Dedicated Hosts
💡 Definition
An Amazon EC2 Dedicated Host is a physical server with EC2 instance capacity fully dedicated to your use. Dedicated Hosts allow you to use your existing per-socket, per-core, or per-VM software licenses, including Windows Server, Microsoft SQL Server, SUSE, and Linux Enterprise Server.
🔑 Key Concepts
- Physical Server: You get the entire physical machine, not just a VM on a shared machine.
- BYOL (Bring Your Own License): Helps you save money by using existing software licenses that are bound to physical hardware.

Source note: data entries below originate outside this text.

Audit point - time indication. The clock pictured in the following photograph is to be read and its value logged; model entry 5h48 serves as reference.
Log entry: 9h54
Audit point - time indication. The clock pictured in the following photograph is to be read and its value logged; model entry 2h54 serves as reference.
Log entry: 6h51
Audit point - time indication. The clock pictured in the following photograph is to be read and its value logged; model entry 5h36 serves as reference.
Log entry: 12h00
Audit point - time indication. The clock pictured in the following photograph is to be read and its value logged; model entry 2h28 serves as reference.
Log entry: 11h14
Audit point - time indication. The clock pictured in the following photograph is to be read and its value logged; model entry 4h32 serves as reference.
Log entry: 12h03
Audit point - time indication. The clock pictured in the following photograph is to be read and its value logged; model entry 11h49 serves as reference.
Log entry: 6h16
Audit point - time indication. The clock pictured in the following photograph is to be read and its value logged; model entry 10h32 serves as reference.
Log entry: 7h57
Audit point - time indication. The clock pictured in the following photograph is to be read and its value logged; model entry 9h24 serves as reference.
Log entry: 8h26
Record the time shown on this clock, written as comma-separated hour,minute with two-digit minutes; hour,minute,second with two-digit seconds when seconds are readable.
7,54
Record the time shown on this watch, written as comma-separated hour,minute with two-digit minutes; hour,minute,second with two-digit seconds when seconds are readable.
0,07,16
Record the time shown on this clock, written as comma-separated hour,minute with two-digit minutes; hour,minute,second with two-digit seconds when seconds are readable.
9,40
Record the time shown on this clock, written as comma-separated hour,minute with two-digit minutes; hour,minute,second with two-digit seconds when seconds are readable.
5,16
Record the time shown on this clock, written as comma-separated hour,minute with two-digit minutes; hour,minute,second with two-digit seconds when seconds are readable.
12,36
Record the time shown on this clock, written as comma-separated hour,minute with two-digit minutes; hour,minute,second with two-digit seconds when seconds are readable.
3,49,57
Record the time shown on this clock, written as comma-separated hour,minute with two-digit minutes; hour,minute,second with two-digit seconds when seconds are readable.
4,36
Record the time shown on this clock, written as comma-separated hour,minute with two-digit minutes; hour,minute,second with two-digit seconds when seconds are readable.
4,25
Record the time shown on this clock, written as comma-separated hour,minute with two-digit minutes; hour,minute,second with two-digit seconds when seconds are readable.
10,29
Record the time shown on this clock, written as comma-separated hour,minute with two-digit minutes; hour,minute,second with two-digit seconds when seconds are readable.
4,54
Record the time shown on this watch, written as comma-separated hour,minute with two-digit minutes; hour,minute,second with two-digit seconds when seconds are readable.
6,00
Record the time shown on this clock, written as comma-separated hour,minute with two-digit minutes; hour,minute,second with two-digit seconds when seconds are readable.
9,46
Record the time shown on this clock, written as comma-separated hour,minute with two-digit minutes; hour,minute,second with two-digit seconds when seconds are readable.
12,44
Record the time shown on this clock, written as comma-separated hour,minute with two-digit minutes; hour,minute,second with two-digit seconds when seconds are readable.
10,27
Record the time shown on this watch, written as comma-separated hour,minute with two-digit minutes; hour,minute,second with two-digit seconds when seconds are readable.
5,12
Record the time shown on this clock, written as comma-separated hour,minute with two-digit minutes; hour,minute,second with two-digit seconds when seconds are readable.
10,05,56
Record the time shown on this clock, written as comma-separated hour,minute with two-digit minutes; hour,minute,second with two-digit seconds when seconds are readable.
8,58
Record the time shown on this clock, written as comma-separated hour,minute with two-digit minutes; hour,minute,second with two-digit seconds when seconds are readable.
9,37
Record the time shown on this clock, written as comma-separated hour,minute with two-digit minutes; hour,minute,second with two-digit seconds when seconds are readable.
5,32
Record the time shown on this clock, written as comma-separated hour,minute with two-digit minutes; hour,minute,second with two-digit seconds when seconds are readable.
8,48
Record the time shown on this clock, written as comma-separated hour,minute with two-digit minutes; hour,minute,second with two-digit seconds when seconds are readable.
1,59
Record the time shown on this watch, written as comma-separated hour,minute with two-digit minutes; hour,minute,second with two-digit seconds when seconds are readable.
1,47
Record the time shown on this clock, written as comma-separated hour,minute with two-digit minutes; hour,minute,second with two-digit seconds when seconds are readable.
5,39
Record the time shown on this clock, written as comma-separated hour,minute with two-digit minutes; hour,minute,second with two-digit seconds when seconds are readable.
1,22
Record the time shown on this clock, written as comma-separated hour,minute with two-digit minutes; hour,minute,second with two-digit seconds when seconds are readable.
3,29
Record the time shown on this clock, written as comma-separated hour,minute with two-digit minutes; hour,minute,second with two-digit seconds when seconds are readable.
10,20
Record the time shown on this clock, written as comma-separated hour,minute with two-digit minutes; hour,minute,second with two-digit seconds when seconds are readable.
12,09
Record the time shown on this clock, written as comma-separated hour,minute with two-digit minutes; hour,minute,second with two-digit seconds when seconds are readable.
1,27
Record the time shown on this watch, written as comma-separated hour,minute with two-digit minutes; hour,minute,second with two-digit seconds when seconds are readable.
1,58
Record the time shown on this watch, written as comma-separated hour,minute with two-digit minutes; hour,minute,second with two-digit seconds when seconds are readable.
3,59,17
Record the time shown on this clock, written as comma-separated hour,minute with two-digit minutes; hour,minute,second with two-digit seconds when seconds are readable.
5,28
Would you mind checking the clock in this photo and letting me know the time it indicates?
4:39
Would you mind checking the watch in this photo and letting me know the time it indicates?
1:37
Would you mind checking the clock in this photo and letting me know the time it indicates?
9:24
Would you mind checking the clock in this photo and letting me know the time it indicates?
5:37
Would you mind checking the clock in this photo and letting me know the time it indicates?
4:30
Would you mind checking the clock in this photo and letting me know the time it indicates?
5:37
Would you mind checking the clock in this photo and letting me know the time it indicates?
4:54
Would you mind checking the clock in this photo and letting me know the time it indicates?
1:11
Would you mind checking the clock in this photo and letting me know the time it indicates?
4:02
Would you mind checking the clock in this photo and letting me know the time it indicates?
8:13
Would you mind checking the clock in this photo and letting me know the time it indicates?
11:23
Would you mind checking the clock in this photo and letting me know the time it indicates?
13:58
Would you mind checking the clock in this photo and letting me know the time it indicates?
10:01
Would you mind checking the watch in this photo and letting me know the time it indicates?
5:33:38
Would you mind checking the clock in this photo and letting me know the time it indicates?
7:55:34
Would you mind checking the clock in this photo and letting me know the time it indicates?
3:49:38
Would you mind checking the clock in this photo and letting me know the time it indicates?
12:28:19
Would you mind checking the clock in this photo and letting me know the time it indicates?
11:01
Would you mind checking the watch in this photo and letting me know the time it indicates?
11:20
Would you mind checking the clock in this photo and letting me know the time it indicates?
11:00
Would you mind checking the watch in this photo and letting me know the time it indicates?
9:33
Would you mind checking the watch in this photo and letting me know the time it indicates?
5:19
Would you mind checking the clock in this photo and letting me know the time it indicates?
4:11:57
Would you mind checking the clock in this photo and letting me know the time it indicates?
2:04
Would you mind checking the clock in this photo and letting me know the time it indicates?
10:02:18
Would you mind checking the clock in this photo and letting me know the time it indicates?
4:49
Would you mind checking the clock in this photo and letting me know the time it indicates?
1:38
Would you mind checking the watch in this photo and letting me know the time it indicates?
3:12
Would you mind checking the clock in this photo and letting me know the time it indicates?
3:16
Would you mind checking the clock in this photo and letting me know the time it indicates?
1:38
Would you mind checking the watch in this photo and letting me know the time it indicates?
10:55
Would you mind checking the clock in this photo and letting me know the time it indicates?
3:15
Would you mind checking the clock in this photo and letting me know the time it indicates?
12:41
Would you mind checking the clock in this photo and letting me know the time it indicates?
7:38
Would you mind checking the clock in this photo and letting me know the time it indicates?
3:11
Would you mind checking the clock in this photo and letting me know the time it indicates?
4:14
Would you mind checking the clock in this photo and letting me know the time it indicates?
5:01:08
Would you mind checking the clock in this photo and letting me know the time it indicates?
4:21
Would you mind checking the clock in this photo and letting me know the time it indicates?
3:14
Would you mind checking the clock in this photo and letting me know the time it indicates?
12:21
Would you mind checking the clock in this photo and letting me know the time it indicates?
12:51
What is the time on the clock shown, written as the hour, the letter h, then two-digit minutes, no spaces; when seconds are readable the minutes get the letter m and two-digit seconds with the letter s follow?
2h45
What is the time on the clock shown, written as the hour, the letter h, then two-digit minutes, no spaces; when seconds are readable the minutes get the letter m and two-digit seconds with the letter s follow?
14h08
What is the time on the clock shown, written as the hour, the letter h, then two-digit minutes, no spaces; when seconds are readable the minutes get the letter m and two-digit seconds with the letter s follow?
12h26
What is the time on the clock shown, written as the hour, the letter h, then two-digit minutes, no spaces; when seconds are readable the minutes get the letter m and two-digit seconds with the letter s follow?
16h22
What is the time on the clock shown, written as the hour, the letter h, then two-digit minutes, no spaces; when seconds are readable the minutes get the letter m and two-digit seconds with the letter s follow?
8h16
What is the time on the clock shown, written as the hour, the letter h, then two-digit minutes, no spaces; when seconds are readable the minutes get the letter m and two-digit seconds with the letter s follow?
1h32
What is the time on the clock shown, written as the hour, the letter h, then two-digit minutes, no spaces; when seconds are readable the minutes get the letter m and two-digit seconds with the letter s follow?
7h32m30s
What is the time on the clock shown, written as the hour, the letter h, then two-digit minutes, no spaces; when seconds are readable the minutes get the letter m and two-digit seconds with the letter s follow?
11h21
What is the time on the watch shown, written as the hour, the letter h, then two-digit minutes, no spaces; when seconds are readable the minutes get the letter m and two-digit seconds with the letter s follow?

- Compliance: Helps meet regulatory requirements that mandate physical isolation.
⚙️ How it Works
- Allocate Host: You allocate a Dedicated Host in a specific Region and AZ.
- Launch Instances: You launch instances onto that specific host.
- Manage: You have visibility into the number of sockets and cores, allowing you to track license usage.
🎯 Use Cases
- Licensing: Migrating on-premises workloads with strict licensing terms (e.g., Oracle, Microsoft).
- Regulatory Compliance: Industries requiring physical isolation of data processing.
💰 Pricing Model
- Per Host: You pay for the active Dedicated Host per hour, regardless of how many instances are running on it.
📝 Exam Tips (CLF-C02)
- Dedicated Hosts vs Dedicated Instances:
- Dedicated Host: Physical server control (good for BYOL).
- Dedicated Instance: Runs on hardware dedicated to a single customer, but you don't control the placement/sockets (not for BYOL).
- Most expensive EC2 option generally.